**TO-DO ITEM**. Repeat, word for word, each of the records shown below, without their pictures.
MATERIALS PROVIDED Start Marker
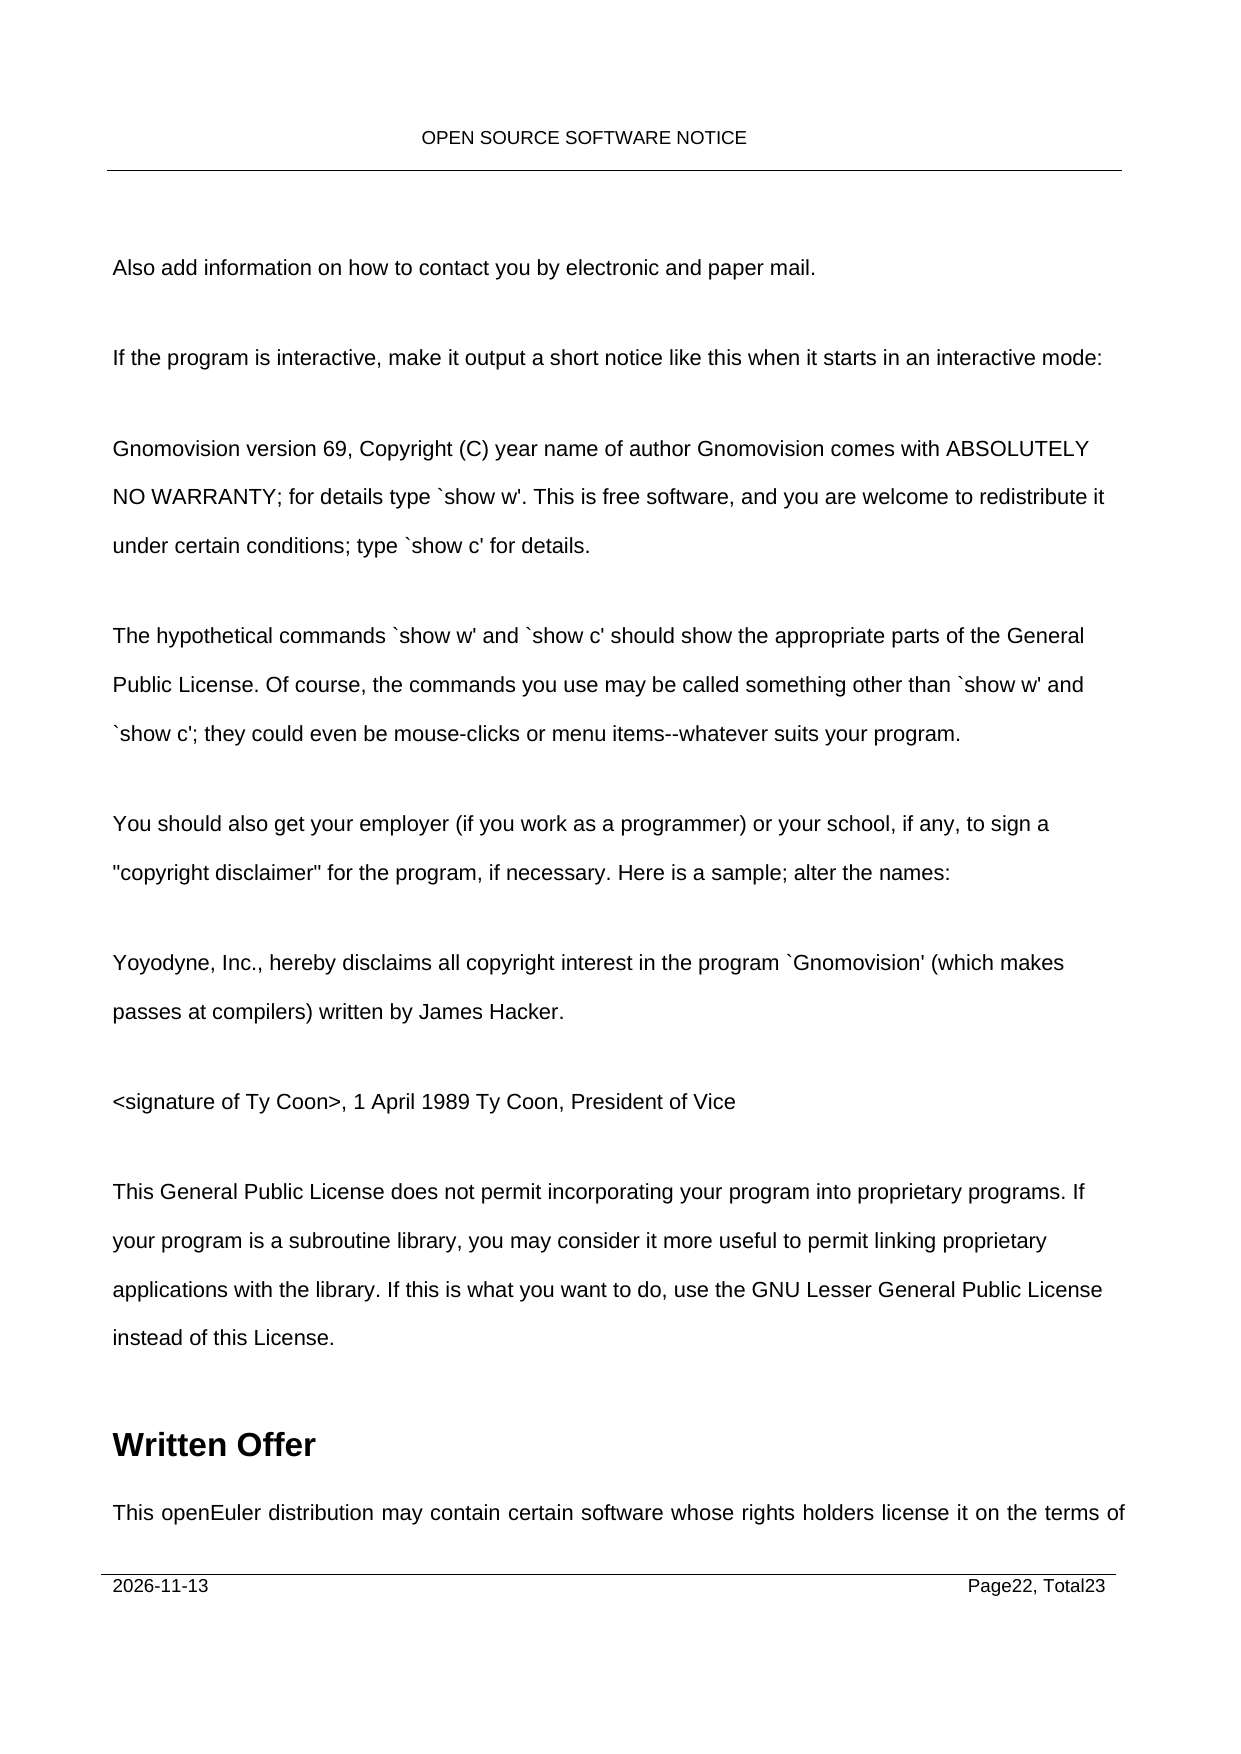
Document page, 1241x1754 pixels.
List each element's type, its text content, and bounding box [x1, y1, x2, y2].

text If the program is interactive, make it output a short notice like this when it starts in an interactive mode: [112, 342, 1128, 374]
text You should also get your employer (if you work as a programmer) or your school, if any, to sign a "copyright disclaimer" for the program, if necessary. Here is a sample; alter the names: [112, 807, 1128, 888]
text Yoyodyne, Inc., hereby disclaims all copyright interest in the program `Gnomovision' (which makes passes at compilers) written by James Hacker. [112, 946, 1128, 1027]
text The hypothetical commands `show w' and `show c' should show the appropriate parts of the General Public License. Of course, the commands you use may be called something other than `show w' and `show c'; they could even be mouse-clicks or menu items--whatever suits your program. [112, 619, 1128, 749]
text Written Offer [112, 1412, 1128, 1477]
text This General Public License does not permit incorporating your program into proprietary programs. If your program is a subroutine library, you may consider it more useful to permit linking proprietary applications with the library. If this is what you want to do, use the GNU Lesser General Public License instead of this License. [112, 1175, 1128, 1354]
text Also add information on how to contact you by electronic and paper mail. [112, 251, 1128, 284]
text Gnomovision version 69, Copyright (C) year name of author Gnomovision comes with ABSOLUTELY NO WARRANTY; for details type `show w'. This is free software, and you are welcome to redistribute it under certain conditions; type `show c' for details. [112, 432, 1128, 562]
text <signature of Ty Coon>, 1 April 1989 Ty Coon, President of Vice [112, 1085, 1128, 1118]
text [112, 1496, 1128, 1528]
MATERIALS PROVIDED End Marker
**EXPECTED OUTPUT**.
Document page, 1241x1754 pixels.
List each element's type, its text content, and bounding box [x1, y1, x2, y2].

text If the program is interactive, make it output a short notice like this when it starts in an interactive mode: [112, 342, 1128, 374]
text You should also get your employer (if you work as a programmer) or your school, if any, to sign a "copyright disclaimer" for the program, if necessary. Here is a sample; alter the names: [112, 807, 1128, 888]
text Yoyodyne, Inc., hereby disclaims all copyright interest in the program `Gnomovision' (which makes passes at compilers) written by James Hacker. [112, 946, 1128, 1027]
text The hypothetical commands `show w' and `show c' should show the appropriate parts of the General Public License. Of course, the commands you use may be called something other than `show w' and `show c'; they could even be mouse-clicks or menu items--whatever suits your program. [112, 619, 1128, 749]
text Written Offer [112, 1412, 1128, 1477]
text This General Public License does not permit incorporating your program into proprietary programs. If your program is a subroutine library, you may consider it more useful to permit linking proprietary applications with the library. If this is what you want to do, use the GNU Lesser General Public License instead of this License. [112, 1175, 1128, 1354]
text Also add information on how to contact you by electronic and paper mail. [112, 251, 1128, 284]
text Gnomovision version 69, Copyright (C) year name of author Gnomovision comes with ABSOLUTELY NO WARRANTY; for details type `show w'. This is free software, and you are welcome to redistribute it under certain conditions; type `show c' for details. [112, 432, 1128, 562]
text <signature of Ty Coon>, 1 April 1989 Ty Coon, President of Vice [112, 1085, 1128, 1118]
text [112, 1496, 1128, 1528]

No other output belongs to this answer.